Sounds unlikely at this point, but one of the Internet’s greatest capabilities is the opportunity to share and develop ideas like these!

Conclusion

Responsible Evolution

Through technology, we hold the reins to our own evolution.

For the first time in history, it might be said that there are moral implications in the act of evolution. The Internet is an extension of our senses and our minds, and its progress is propelled by our own creative and intellectual efforts. The future of the Internet will be shaped by millions of choices and decisions by people from all walks of life. Designers and programmers like us have the advantage of technical skill and specialized knowledge. Given the increasing presence of the Internet in our lives, our choices can have deep reverberations in human society.

We’ll face small choices like what color to use for a button and larger choices like which platforms to endorse and which clients to support with our work.
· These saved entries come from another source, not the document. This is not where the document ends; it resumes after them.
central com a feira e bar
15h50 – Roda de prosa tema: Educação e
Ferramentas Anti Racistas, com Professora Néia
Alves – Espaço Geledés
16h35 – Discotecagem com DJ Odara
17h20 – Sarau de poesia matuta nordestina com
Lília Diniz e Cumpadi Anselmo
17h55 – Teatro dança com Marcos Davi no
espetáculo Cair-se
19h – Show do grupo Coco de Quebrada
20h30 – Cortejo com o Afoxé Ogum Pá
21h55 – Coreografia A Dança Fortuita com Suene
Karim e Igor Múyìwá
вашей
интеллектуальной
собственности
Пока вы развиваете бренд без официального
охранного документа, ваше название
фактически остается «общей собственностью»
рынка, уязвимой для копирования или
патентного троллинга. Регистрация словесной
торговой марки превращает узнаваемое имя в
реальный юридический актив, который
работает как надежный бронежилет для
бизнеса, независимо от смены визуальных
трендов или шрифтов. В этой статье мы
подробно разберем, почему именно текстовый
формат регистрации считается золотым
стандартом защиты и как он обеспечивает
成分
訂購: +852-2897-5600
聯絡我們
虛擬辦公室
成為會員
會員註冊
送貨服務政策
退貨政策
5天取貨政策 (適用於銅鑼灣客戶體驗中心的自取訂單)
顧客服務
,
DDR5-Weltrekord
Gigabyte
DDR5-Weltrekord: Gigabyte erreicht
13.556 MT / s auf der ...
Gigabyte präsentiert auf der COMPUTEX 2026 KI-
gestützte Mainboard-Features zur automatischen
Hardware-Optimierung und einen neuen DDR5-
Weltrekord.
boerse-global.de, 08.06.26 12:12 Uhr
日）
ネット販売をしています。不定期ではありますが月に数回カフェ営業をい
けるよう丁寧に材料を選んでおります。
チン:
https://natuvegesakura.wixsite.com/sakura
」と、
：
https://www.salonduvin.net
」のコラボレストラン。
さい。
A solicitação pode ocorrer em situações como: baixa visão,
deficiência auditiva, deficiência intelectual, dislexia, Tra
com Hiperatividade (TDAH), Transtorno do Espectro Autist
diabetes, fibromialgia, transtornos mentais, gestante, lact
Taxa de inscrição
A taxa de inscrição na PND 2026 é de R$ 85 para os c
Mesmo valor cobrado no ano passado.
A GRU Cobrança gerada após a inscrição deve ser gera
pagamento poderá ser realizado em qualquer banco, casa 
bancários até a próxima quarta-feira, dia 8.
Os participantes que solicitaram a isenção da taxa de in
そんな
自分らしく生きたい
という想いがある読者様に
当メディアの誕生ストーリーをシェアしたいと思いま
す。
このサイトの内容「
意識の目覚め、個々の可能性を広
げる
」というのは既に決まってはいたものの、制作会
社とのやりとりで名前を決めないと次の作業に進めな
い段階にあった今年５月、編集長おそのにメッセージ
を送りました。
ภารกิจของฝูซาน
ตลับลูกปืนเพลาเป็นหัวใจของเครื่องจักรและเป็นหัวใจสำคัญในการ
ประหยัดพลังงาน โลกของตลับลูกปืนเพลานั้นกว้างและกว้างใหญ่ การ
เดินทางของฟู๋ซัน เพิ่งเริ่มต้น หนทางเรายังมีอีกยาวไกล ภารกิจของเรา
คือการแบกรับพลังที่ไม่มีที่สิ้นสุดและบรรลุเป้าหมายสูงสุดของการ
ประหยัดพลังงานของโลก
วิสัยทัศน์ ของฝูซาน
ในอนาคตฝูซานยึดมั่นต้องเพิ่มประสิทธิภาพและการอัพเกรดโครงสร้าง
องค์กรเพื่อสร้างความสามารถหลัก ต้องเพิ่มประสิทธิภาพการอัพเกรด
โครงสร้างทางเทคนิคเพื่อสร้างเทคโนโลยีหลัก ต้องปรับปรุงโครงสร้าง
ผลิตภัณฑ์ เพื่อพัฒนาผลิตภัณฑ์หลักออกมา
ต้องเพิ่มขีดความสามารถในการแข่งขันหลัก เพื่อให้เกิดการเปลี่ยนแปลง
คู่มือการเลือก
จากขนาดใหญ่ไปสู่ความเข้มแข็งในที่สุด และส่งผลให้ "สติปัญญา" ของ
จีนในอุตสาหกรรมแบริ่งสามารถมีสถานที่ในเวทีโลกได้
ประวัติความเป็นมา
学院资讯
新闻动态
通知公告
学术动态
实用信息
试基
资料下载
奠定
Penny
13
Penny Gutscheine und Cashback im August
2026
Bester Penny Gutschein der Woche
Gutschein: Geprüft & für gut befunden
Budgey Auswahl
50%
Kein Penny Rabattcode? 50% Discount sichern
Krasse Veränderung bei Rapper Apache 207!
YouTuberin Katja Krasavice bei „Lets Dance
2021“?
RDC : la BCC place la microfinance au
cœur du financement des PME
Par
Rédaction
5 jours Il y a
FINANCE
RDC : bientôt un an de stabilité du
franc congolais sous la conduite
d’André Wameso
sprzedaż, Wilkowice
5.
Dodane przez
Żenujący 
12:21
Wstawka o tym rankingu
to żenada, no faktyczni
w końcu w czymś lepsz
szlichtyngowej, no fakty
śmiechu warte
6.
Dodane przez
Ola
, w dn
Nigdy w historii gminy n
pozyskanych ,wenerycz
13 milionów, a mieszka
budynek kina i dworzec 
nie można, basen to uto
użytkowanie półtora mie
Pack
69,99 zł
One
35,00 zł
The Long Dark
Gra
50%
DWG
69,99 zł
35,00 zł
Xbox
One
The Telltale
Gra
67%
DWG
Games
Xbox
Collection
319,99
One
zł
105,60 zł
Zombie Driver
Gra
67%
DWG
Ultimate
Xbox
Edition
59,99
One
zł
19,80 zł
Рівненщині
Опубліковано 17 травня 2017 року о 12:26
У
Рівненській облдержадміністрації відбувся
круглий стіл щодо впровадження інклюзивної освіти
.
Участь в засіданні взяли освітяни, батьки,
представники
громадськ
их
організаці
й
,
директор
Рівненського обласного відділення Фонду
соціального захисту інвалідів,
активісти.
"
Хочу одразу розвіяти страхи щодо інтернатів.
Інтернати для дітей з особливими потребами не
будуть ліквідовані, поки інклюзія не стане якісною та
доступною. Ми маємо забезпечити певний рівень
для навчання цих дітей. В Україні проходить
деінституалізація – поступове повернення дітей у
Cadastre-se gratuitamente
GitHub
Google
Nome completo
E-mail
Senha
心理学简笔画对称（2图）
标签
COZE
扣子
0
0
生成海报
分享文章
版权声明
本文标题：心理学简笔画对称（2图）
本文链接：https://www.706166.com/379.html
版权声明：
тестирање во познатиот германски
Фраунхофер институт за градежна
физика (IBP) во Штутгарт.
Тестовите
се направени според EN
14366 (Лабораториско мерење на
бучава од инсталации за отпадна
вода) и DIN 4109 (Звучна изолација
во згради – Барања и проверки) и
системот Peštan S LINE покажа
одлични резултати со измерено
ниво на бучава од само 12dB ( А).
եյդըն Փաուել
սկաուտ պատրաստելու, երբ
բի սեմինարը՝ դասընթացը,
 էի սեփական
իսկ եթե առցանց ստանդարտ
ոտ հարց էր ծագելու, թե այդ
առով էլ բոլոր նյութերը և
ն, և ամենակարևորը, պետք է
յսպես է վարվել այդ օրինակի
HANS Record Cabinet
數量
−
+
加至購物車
But the real questions form broad patterns behind every media trend and every mini technological revolution. Can we use technology to develop solutions to environmental problems — or will we abandon the natural world in favor of a digital one and the ‘web of things’? Have we fully considered what it means to merge biology and technology? And finally, do we really need a digital tracking device on our coffee machines?

What a thrilling time to be alive! Let’s proceed with great enthusiasm and a commitment to designing a future that is meaningful, peaceful, and staggeringly exciting.